The limited number of bridge crossings over the St. Croix River, combined with the residential and commercial growth of the surrounding area, and the expansion of the Twin Cities metro area have dramatically increased the volume of traffic through the downtown district.
WIS 35 through the downtown district, which is on the National Register of Historic Places, is a two-lane roadway without adequate width to accommodate the increase in traffic and to preserve the sense of place within the district.
In addition the village is situated within a series of bluffs overlooking the St. Croix River
that feature elevation changes up to 200 feet above the river level.
The areas along the bluffs were once used by Native Americans as trade routes. Additionally the Village Park areas adjoining the
WIS 35/WIS 243/County M intersection feature numerous remnants of the industries created in the mid-1800’s to take advantage of Osceola Creek and Cascade Falls as sources of power.
This project is a direct outgrowth of the August 2005 Osceola Truck
Bypass Study undertaken by WisDOT. That study identified a truck
bypass that would divert WIS 35 away from Osceola’s historic downtown onto a route east of the
village. The study concluded that a stand alone truck bypass would not divert enough traffic to be cost effective, but a full bypass would divert sufficient traffic
and help reduce congestion in the village of Osceola.

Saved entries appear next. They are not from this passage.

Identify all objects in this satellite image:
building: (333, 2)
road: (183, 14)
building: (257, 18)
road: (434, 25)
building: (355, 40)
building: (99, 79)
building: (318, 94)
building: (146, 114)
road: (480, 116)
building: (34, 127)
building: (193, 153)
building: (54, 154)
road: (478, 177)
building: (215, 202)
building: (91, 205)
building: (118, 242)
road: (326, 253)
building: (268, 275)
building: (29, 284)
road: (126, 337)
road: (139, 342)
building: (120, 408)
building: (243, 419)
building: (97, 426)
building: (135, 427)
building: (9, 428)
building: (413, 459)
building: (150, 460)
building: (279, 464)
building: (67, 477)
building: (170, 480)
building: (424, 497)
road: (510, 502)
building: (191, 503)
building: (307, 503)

Although the need has been established and the planning report is being completed, a bypass cannot be implemented outside of the
major highway project process.
Currently WIS 243, County M and 240th Street acts as a de-facto bypass of Osceola, although it is not designated as one of the offset intersections of WIS 35 with WIS 243 and County M.
Current use of this as a bypass creates some misdirection and mobility concerns.
Realigning the intersection is part of both the short-term solution of adapting existing roadways to meet the needs of traffic and the long-term goal of optimizing the existing roadways to function well with the future transportation system.